C.H.A.M.P. Consistency, the secret ingredient.
A few months back someone asked me what my coaching philosophy was. I don’t remember the answer I gave but I remember thinking it wasn’t as thorough of an answer as I would have liked. This caused me to do some deeper thinking on the subject. I spent some time doing some brain-storming and journaling. Eventually I condensed my philosophy into five key factors: Motivation, Health, Consistency, Accountability, and a (Training) Plan. The Scrabble player in me began to rearrange the letters when I noticed they spelled CHAMP. Seemed rather fitting!
Consistency is critical. The number one concern I hear athletes express is worrying about having the perfect plan tailored just for them. As I wrote in my first book, “Six-Word Lessons for Successful Triathletes: 100 Lessons for Essential Training and Racing” Lesson 9:
It’s the work, not the plan
Having a training plan is important for sure. However, it’s the work, the actual training, which leads to results. Too many people spend too much time searching for the perfect plan before they begin any actual training. The magic is in the work, not the plan. The best training plan is the one you do.
When I was writing my book, and doing research on the importance of consistency in training I came across a blog post from Jim Vance, and despite my efforts I could not seem to capture the importance of consistency any more succinctly than Jim, so used his quote for Lesson 10:
Consistency, the key ingredient to improvement
“The number one most important rule of training, which is often forgotten, is consistency. There is no training program or workout any coach can devise that can make up for a lack of consistency in training. The higher your goals are as an athlete, the more important consistency is.” – Jim Vance
In my experience of coaching triathletes and runners for over 22 years, consistency has always been the difference maker. I see it every season with the Team In Training athletes I coach, there is nearly always someone who either does not finish the race or struggles mightily. Every single time when we drill down to their training consistency, or more accurately, lack of consistency is the culprit. I also see it with the athletes who have fantastic race performances.
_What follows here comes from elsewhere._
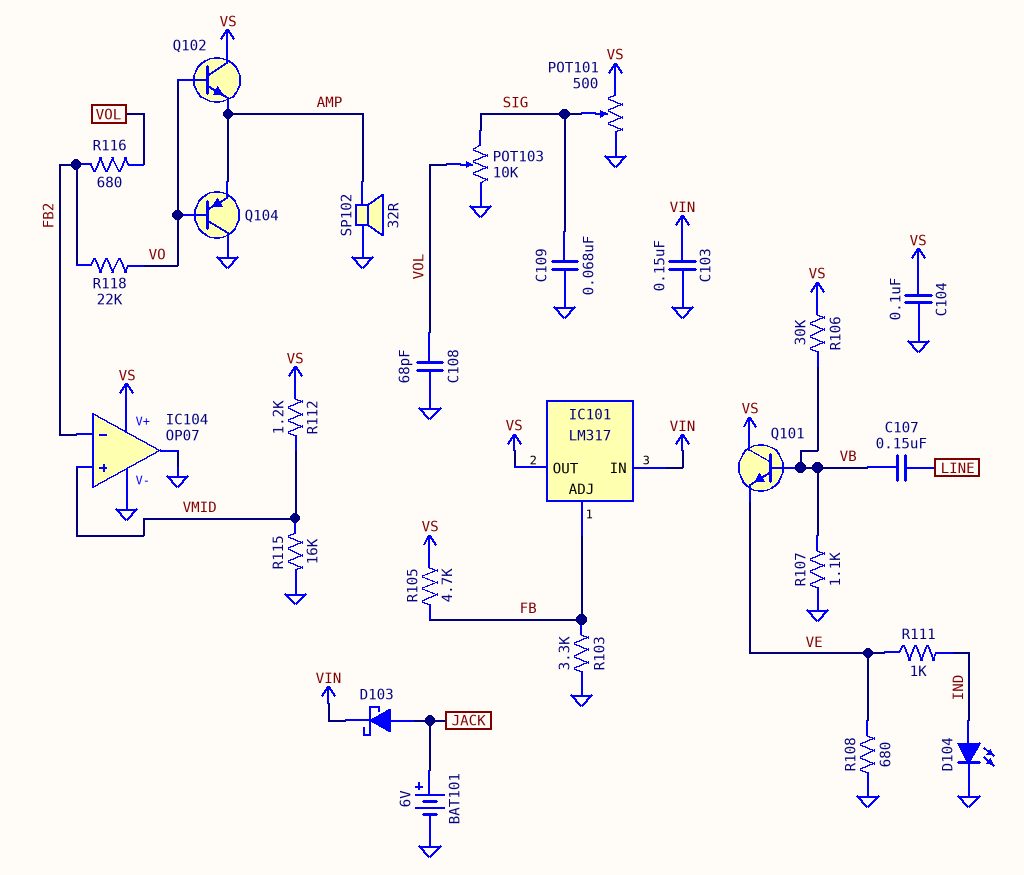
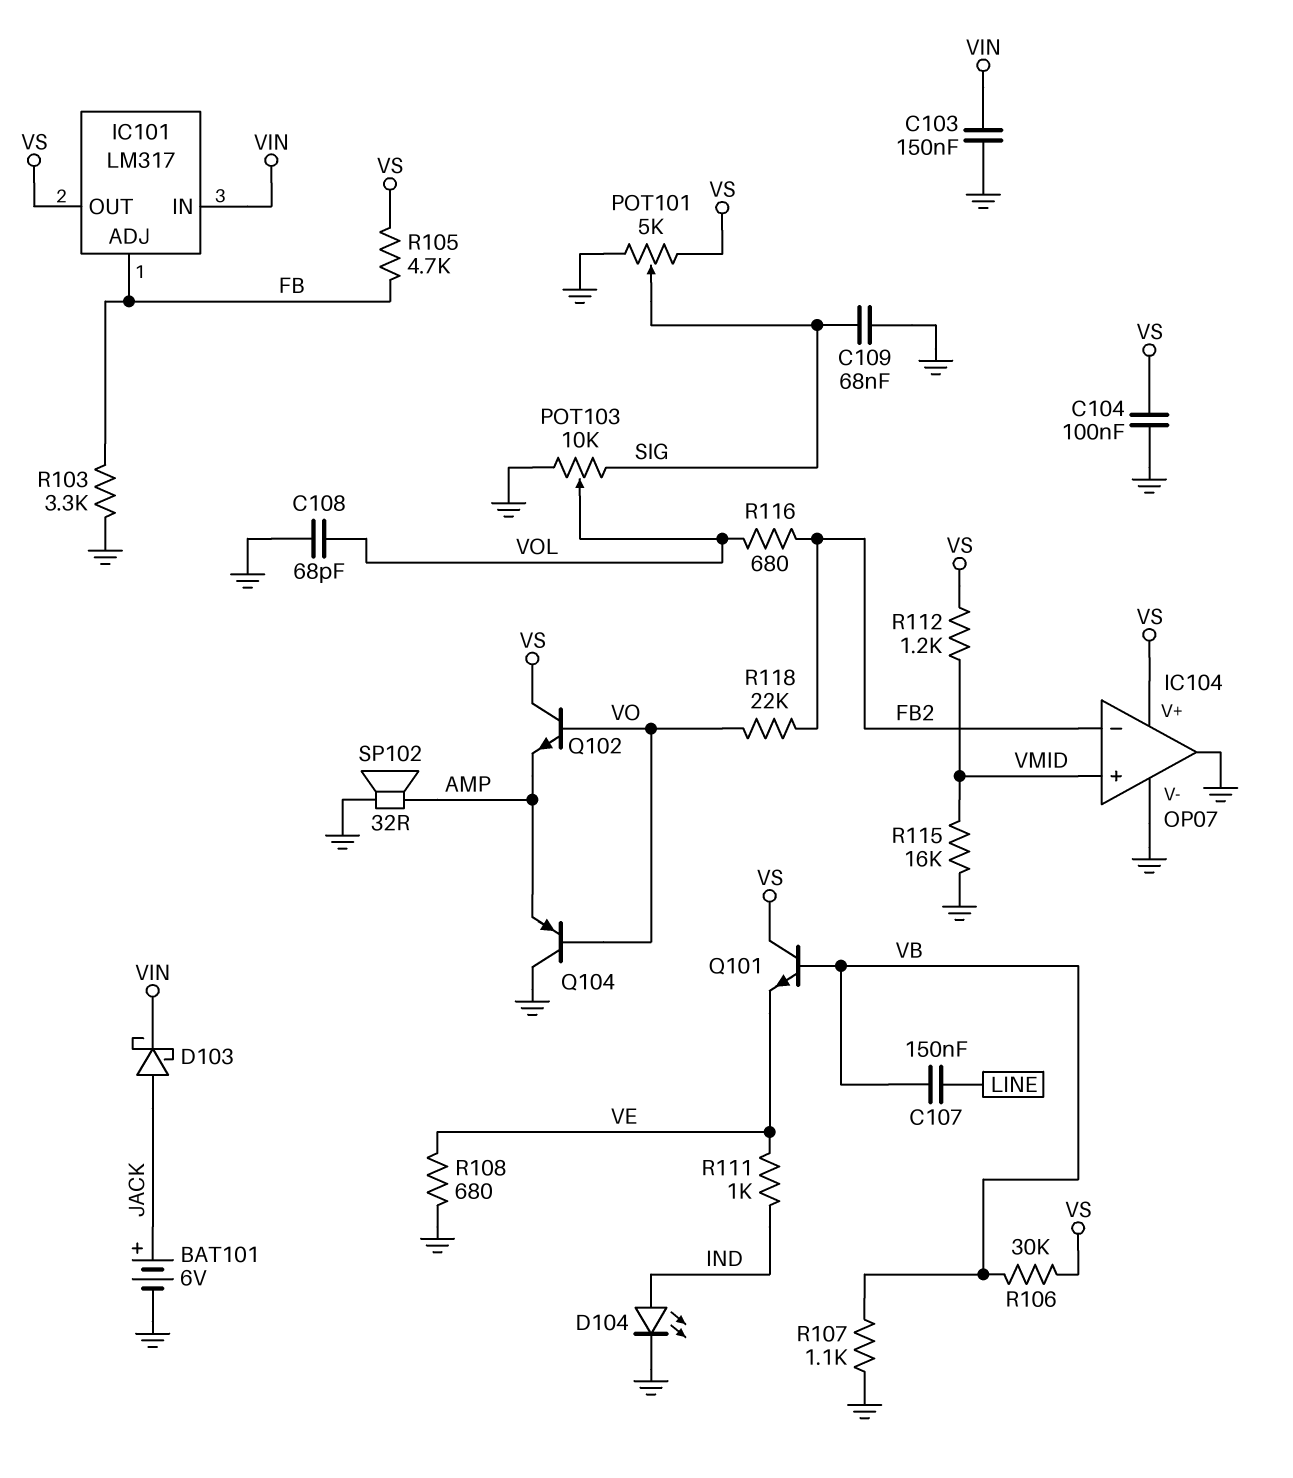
POT101: 500 (GND, VS, wiper SIG) -> 5k (GND, VS, wiper SIG)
As I ask them questions about their training, they always comment on how they followed the schedule and will often comment on how they were afraid to miss a workout. I write my training schedules so that if an athlete completes at least 80% of the schedule they will have a solid race performance and in many cases set a new personal best time.
The above paragraph is not meant to be a criticism of those who do not train with consistency. The same sentiments have applied to my own training and racing. I can without fail reflect back on my training post-race and see very clearly why my performance was as it was, great or miserable. I had only one Ironman race where my performance did not match my training. I was very consistent in my training and as I looked back on my training I could see that I had over-trained. Which leads to another great topic, more is not always better. I would estimate that while excellence in consistency can lead to over-training and a less than optimal race performance, this happens less than 10% of the time. AND I would add that the race performance is far superior to the race performance when consistency in training is lacking. I have another lesson in my book that states, “You cannot cram for an endurance event.” Your body needs time to adapt to the training and that takes time and it takes consistency.